Annette Pehnt: Brennnesselsommer, Carlsen Verlag, Hamburg 2012, 125 Seiten, €7,50, 978-3-551-55588-5
„Nicht jeder muss so leben wie Fränzi, aber auch nicht jeder muss so leben wie ihre Eltern.“
Als neben Anjas und Flitzis Wohnhaus im Städtchen Lauterbach ein riesiger Laster hält und eine junge Frau nebst drei Hunden hinausspringt, verändert sich so einiges für die Mädchen.
Fränzi, die junge Frau mit den langen Dreadlocks, zieht in die alte Bruchbude nebenan. Sie ackert wie eine Wilde, räumt den Müll fort und rodet Brennnesseln, um aus dem Haus ein Heim, den Gnadenhof, für sich und ihre Tiere aufzubauen. Sie ist eine seltsame Erwachsene, finden die Mädchen, denn sie sagt immer, was sie denkt, ohne Rücksicht. Wenn sie keine Antwort weiß, dann redet sie eben nicht. Sie hat keinen Fernseher, keine Möbel und offenbar wenig Geld. Aber sie backt prima Waffeln.
Und Fränzi organisiert sich ihre Tiere. Anfänglich sind sich die Mädchen nicht klar darüber, ob Fränzi die kranken Tiere klaut oder rettet. Nach einer Weile verbringen die Geschwister immer mehr Zeit mit Fränzi und den Hunden, Hühnern, Kaninchen und Ziegen als bei sich zu Hause. Und die lockere Fränzi legt wenig Wert auf die Regeln, die für Anja und Flitzi bei Papa und Mama so wichtig sind.

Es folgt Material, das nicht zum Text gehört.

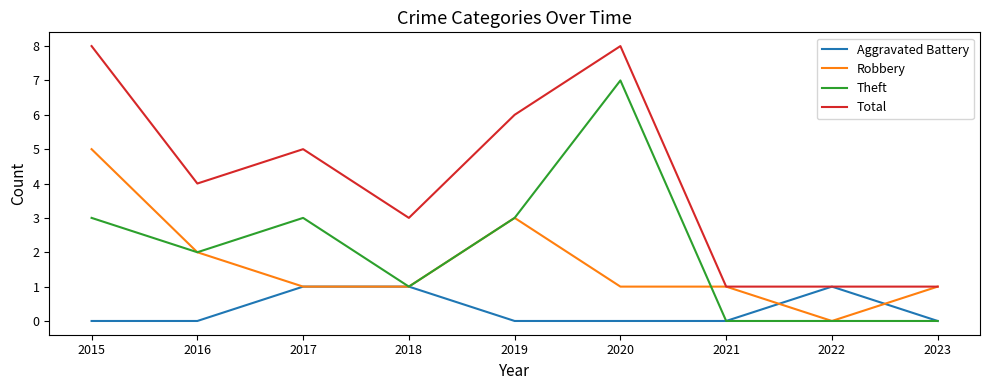

The Total series shows 6 at 2016. True or false?

False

Als Fränzi ihr Haus maisgelb anstreicht, denken die Mädchen, dass ihre graue Schule auch einen bunten Anstrich vertragen könnte. Mit Fränzis Hilfe hinter dem Rücken der Eltern streichen die Kinder mit Freunden die Schulwand an. Fragt sich, ob sie ihr Werk signieren? Und sie trauen sich. Aber dann bekommt Flitzi doch Angst und erzählt alles den Eltern. Sie finden es gar nicht so schrecklich und allen fällt ein Stein vom Herzen.
Als Fränzi dann aber eine Genehmigung für ihr Tierheim, was es ja gar nicht ist, liefern soll, organisiert sie eine Demo mit ihren unkonventionellen Freunden. Jemand hat sie angezeigt. Jetzt geraten die Mädchen in einen Gewissenskonflikt. Sollen sie nun mit durch die Straßen ziehen oder nicht? Flitzi soll die Eltern, die Fränzis Freunde nicht gerade nett als Hippies bezeichnet haben, fragen. Doch ohne lang zu warten geht Anja einfach mit. Nach diesem Tag, immerhin hat die Polizei die Demo aufgelöst, herrscht in Anjas Familie eine seltsame Stimmung gegen Fränzi. Anja bedrückt das sehr. Sie beschließt für sich, dass sie zu Fränzi umziehen möchte, denn sie glaubt, dass Fränzi trotz Tiergemeinschaft einsam ist. Anja möchte gern mit den Tieren leben, helfen. Sie hofft, dass die Eltern mit ihrer Fußmatte am Eingang, den Zierbeeten und Servietten neben dem Teller auch allein glücklich werden. Fränzi jedoch ist klug. Sie schlägt vor, dass Anja ja erstmal eine Nacht im Schlafsack bei ihr übernachten könnte. Anjas lebenserfahrene Mutter gibt den Weg frei und Anja schläft die anderen Nächte wieder zu Hause.
Dann geschieht ein gemeiner, brutaler Überfall auf Fränzi, die geschundene Pferde retten wollte. Und es stellt sich heraus, dass jemand das Pachtland von Fränzi kaufen will.
Annette Pehnt hat einen feinfühlig geschriebenen Roman über die Erfahrungswelten von Kindern vorgelegt. Sie lernen Neues kennen und vergleichen zwischen dem Vertrauten und einer anderen Lebensform. Anja stellt sich vor, dass sie Fränzis Tochter wäre und nicht in die Schule müsste. Gleichzeitig sieht sie, wie viel Raum ihr die Mutter zugesteht, damit sie sich ihre eigenen Gedanken machen kann. Die Träumerin Fränzi stößt dann auf die reale Welt und die kann sehr unangenehm werden, denn irgendwie lebt die junge Frau doch irgendwie hinter dem Mond.
Leider endet der Kinderroman seltsam abrupt. Der versöhnliche Ausgang mag beruhigen, aber er sorgt für Irritationen bei jungen Lesern.